Today, thanks to Near and his company, HELIOS, developing athletes can chart their progress in speed, agility, explosiveness, and balance using a patented performance sensor. They can even compare themselves to their peers across the continent. “If you’re tracking your development in these criteria, you’re more likely to reach your maximal potential as an athlete,” says Near, who skated center for the MIT varsity hockey team for five years.
Near’s discipline—and his passion—were tested in 2009, when, during the global financial crisis, MIT cut both its men’s and women’s ice hockey programs. As team captain, Near and a group of then-current and former MIT hockey players led the charge to create a 501(c)(3) corporation and raised enough money to not only save the team but to fund an endowment that continues to sustain the men’s team. He even co-led the process of interviewing and hiring a new team coach—NHL scout Dave Hunter.
MIT breaks you of any bad habits you might have had. And it gives you the confidence to enter new spaces, a willingness to step into the unknown.
On graduation, Near joined fellow MIT alums at ClearMotion—an automotive technology company where he served as director of electrical engineering. “I got to wear shoes that were two or three sizes too big,” says Near. “Shoes I wouldn’t have been able to wear at a bigger company. I also learned how a company is built and scaled.”
In 2018, Near took that knowledge and founded HELIOS. In its first year, the company developed its first product, a patented smart puck technology. HELIOS soon pivoted to a device worn on hockey shoulder pads that tracks each stride a skater takes using a sensor-based machine learning model. Mobile and cloud software processes the sensor data and delivers information including gamification, hustle scores, and automated shift breakdown for games. Hunter―Near’s former MIT coach and currently a scout with the NHL’s Seattle Kraken―was one of HELIOS’s first investors, along with Kraken general manager and NHL hall of famer Ron Francis.

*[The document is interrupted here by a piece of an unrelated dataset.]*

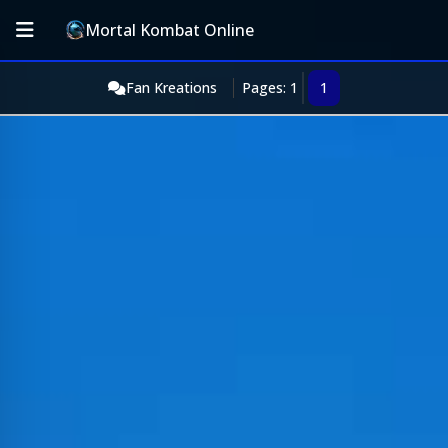
Mortal Kombat Online
Fan Kreations
Pages: 1
1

HELIOS started production in 2021 in two New Hampshire locations; keeping production domestic spared HELIOS the pain of waiting for parts to arrive on ships tied up in pandemic-related snags. Today, HELIOS’s products and membership service are available online direct to consumer and through 46 retail locations across the US and Canada. To date, HELIOS technology has tracked over 30 million strides and 25,000 hours of use in North America, from youth hockey to professional games. Near and his staff have even found a way to align their machine learning with game videos so skaters can analyze their shifts without having to fast forward or search.

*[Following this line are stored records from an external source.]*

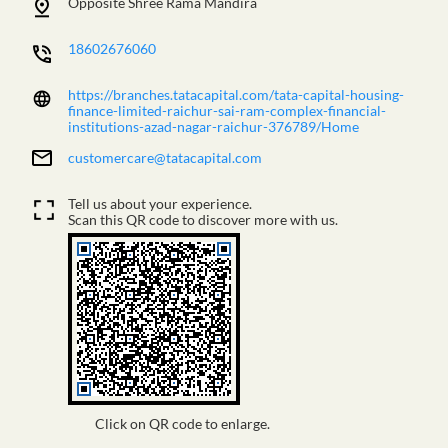
Opposite Shree Rama Mandira
18602676060
https://branches.tatacapital.com/tata-capital-housing-
finance-limited-raichur-sai-ram-complex-financial-
institutions-azad-nagar-raichur-376789/Home
customercare@tatacapital.com
Tell us about your experience.
Scan this QR code to discover more with us.
Click on QR code to enlarge.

Near says he has few regrets about not making it to the NHL. He’s happy to be an entrepreneur building a platform to help the next generation of players get better faster. And he gives MIT a lot of the credit. “MIT breaks you of any bad habits you might have had,” he says. “And it gives you the confidence to enter new spaces, a willingness to step into the unknown. In truth, I have a tough time relating the person who started there in the fall of 2006 to the person who left in 2012. It was a dramatic change, in a very positive way.”